The Health Service Executive and the Department of Health are being urged to widen the range of healthcare professionals eligible to administer the Covid-19 vaccine.
Radiographers, radiation therapists, retried medics and doctors looking to volunteer for free all claim they are willing to become vaccinators - but that their offers to help have been rebuffed.
Pharmacists also claim they are unlikely to work in mass vaccination centres in a row over fees.
The HSE recruitment drive for vaccinators is focused on doctors, nurses, paramedics, pharmacists, physiotherapists, midwives, and emergency medical technicians.
However, on Thursday, the HSE extended the closing date for vaccinator applications for a second time to 23 March. The closing date had initially been fixed for 2 March.
In the UK, the NHS is recruiting everyone it possibly can to vaccinate - including healthcare assistants, nursing students and non-medical professionals, as long as they have completed some form of life support or first aid training.
The HSE has said vaccinators will work 12-hour shifts in 37 mass vaccination centres across Ireland - and that it has received 2,500 applications to date to work in these centres.
However, the representative body for radiographers and radiation therapists has warned of a potential shortage of vaccinators when vaccine supplies eventually increase - unless a greater variety of medical professionals can administer the jab.
The Irish Institute of Radiography and Radiation Therapy has also contacted the Minister for Health to say its members could help free up doctors and nurses for non-Covid related frontline healthcare.
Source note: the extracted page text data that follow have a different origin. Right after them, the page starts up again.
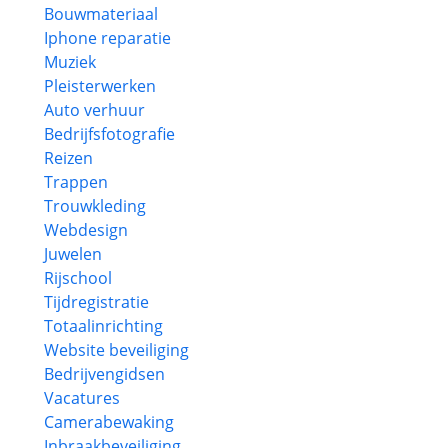
Bouwmateriaal
Iphone reparatie
Muziek
Pleisterwerken
Auto verhuur
Bedrijfsfotografie
Reizen
Trappen
Trouwkleding
Webdesign
Juwelen
Rijschool
Tijdregistratie
Totaalinrichting
Website beveiliging
Bedrijvengidsen
Vacatures
Camerabewaking
Inbraakbeveiliging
"We wrote to the Minister of Health in early January expressing our willingness to engage and get involved. We believe radiographers and radiation therapists are well placed to do this.
"We are highly trained skilled and trained professions. Many of us are involved in intravenous and inter-muscular injections as it is", explained the Institute's President Dean Harper.
"A lot of us are primed to go. There's been a huge expression of interest from our professional groups in getting involved in whatever way they can. We can't be constantly relying on doctors and nurses.
"They're being pulled and redeployed from other areas. It's causing other areas of the health service to effectively grind to a halt - or to build up waiting lists", he told RTÉ's Today with Claire Byrne.
"It's going to be a disaster ready to happen. We need as many people as we can. The more people can get involved ; the more hands on, the quicker we can get this rolled out", he said.
Retired medics over 70 also believe they should be allowed administer the vaccine.
'I think it would be reasonable for anyone in my position to take the relatively small risk involved in giving some service to the vaccination programme' said Dr Paul Moriarty, the former medical director of the Eye and Ear Hospital in Dublin - who is over 70 - but fully vaccinated.
'I feel we should be able to use our expertise and patient and people skills to help with this relatively mundane task- but it frees frontline staff to look after all the other things that needs to be done in the health service.
"It would be much better if people like me could step in to vaccinate and allow people go back to providing care for all the other diseases bar Covid', he said also on the same programme.
"Recruitment are only looking for people to work full-time but there's a huge cohort of doctors and nurses looking to volunteer; they aren't being looked at either. It would be really unreasonable not to reconsider this", he said.
The Irish Pharmaceutical Union is also warning that its members will not work in mass vaccination centres in a row over fees. The union says regulations signed by Health Minister Stephen Donnelly earlier this year mean pharmacists are entitled to €70 an hour for working as vaccinators in centres.
However, recent communications from the HSE and its recruitment agency CPL indicate pharmacists will be paid no more than €24.82 an hour - around a third of what they claim was agreed.
"The HSE's recruitment isn't honouring the rate of pay that has been approved by Government and is set down in statute. Pharmacists are not in a position to take roles in mass vaccination centres as a result.
"We've sought assurances and explanations, but it could be the case that the mass vaccination centres won't have any pharmacists working in them', said General Secretary of the Irish Pharmaceutical Union Darragh O'Loughlin.
In a statement, the Department of Health says the HSE is building its workforce for vaccine rollout but it is not intended that professionals such as phlebotomists or radiographers will be called upon
The HSE says it is working with a range of groups to ensure the maximum number of vaccinators.
When asked about those wishing to volunteer and disciplines excluded from becoming vaccinators, the HSE said it "is obliged to implement Government Policy in this regard and can only recruit those disciplines listed in the current relevant Statutory Instruments (SI698 of 2020 and SI81 of 2021).
"Should there be a new SI allowing other disciplines to be vaccinators, the HSE will be able to recruit from those disciplines" it explained.
The HSE says pay for those working in vaccination centres has also been sanctioned by the Department of Health and its main priority is to have a workforce specifically employed for vaccinations so rosters can be properly forecast.